The search system turned up a number of North American Model datasets
on motherlode when we looked for "NAM". However, for the search "hits"
we got, there was not a direct pointer to the WCS access point so we were
not able to access the data after the successful searches. To access
the dataset via WCS,
the ESRI client
needs a URL pointing directly to the WCS service.
The key to making this happen at all is the intstallation of the GIS Portal
Toolkit plugin into arcGIS. In a follow up after the meetings, I
finally got this toolkit installed properly on my own computer and was able
to do the same sort of searches we did at the meetings. Working with
our George Mason partners, we discovered that, although the arcGIS search
interface looks like a simple free text search (ala Google), it really only
searches the titles of datasets, so it does not find anything if the search
term is in a field other than the title.
AccessData Workshop
This year's AccessData Workshop was hosted by Unidata. It was held
downtown in Portland, Oregon, the first one in an urban setting
rather than a resort of retreat type of venue and Tina did a masterful job
organizing it. The total number of attendees was 57, with 8 of them
from UCAR. The AccessData (originally called DLESE Data Services)

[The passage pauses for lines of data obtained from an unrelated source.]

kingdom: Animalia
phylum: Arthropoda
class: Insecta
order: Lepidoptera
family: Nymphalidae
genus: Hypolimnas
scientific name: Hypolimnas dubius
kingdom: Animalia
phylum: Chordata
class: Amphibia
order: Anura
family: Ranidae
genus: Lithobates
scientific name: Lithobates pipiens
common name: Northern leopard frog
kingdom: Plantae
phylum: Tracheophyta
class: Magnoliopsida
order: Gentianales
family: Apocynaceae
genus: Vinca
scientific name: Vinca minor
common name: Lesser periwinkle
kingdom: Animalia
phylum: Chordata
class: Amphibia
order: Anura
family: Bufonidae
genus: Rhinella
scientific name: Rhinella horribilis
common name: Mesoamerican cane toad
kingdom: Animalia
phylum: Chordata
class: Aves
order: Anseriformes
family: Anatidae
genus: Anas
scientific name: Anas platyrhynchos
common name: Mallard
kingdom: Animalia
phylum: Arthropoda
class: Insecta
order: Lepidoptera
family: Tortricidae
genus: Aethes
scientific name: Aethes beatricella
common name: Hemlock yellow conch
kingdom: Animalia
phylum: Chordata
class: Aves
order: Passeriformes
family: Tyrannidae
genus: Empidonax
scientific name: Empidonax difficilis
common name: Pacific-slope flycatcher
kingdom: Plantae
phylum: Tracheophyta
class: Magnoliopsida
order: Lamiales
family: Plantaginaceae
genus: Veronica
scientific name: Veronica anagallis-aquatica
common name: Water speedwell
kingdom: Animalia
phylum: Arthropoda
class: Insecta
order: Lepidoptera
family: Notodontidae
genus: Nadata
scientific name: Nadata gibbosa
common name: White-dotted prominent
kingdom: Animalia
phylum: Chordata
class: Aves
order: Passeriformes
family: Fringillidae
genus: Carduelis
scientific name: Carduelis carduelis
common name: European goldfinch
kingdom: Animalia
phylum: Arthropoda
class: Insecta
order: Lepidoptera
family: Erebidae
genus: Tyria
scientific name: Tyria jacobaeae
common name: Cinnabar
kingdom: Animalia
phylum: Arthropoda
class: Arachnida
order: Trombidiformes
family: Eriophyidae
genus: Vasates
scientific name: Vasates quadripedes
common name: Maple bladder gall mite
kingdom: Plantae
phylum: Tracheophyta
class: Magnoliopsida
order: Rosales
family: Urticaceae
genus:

workshops provide an opportunity for data providers, software tool
specialists, scientific researchers, curriculum developers, and educators to
interact with one another in a variety of sessions, all working toward the
common goal of facilitating the use of data in education. In addition
to keynote presentations, hands-on lab sessions (Tool Time) and a Demo
Session/Share Fair, attendees are grouped into teams that include the full
range of roles represented at the meeting. Team members work together
to develop an educational module, drawing upon the expertise of individuals
in each role on the team. This practical exercise enables team members to
learn from each other about the needs, practices, and expectations of the
other groups. Jeff Weber enthralled the participant with one of
the keynote presentations entitled
"Data,
data everywhere, but not a bit to display." He also provided a
tool time session on the use of the Unidata IDV.
For more details on
the workshop, there's a web page
at: http://serc.carleton.edu/usingdata/accessdata/index.html
ACCESS Geoscience Project Extension
Our NASA ACCESS Geoscience grant was extended with a modest addition of funds
to carry through this calendar year. As noted above, there has been
(limited) success with the arcGIS client finding datasets on THREDDS servers
via the standard CS-W interface on the George Mason server which harvests
metadata from THREDDS sites. In adddition, we've been successful with
the Gi-GO client from the University of Florence. While arcGIS only
searches the Title field, Gi-GO searches both Title and Abstract so it finds
more THREDDS datasets. But neither of them searches in other fields such
as the list of variables in the datasets. Hence a search for "vorticity"
would not get any hits unless that word shows up in the Title or Abstract.
What we are learning, however, is that building interoperable data search
systems that are practical and useful ain't easy. These experiments
appear to be the first where the client and server have been developed
independently that results in searches that are successful at all. As
noted, one dificulty is that the user interface on the clients tends to be a
simple free text search, but the underlying server capability is more of a
precise database query system for which one has to specify which field(s) are
being searched. This mismatch causes many of the difficulties. The
granularity of the searched objects is another key issue. THREDDS
servers support a hierarchy of catalogs of catalogs, so, if one finds a high
level catalog, it must be possible to "drill down" to individual datasets, but
the clients we are working with do not have this capability yet. We are
working with the Gi-GO team to make it work for their client. This would
mean we could use the Gi-GO client to find datasets on THREDDS servers via the
CS-W protocol and then download the dataset via the standard WCS protocol.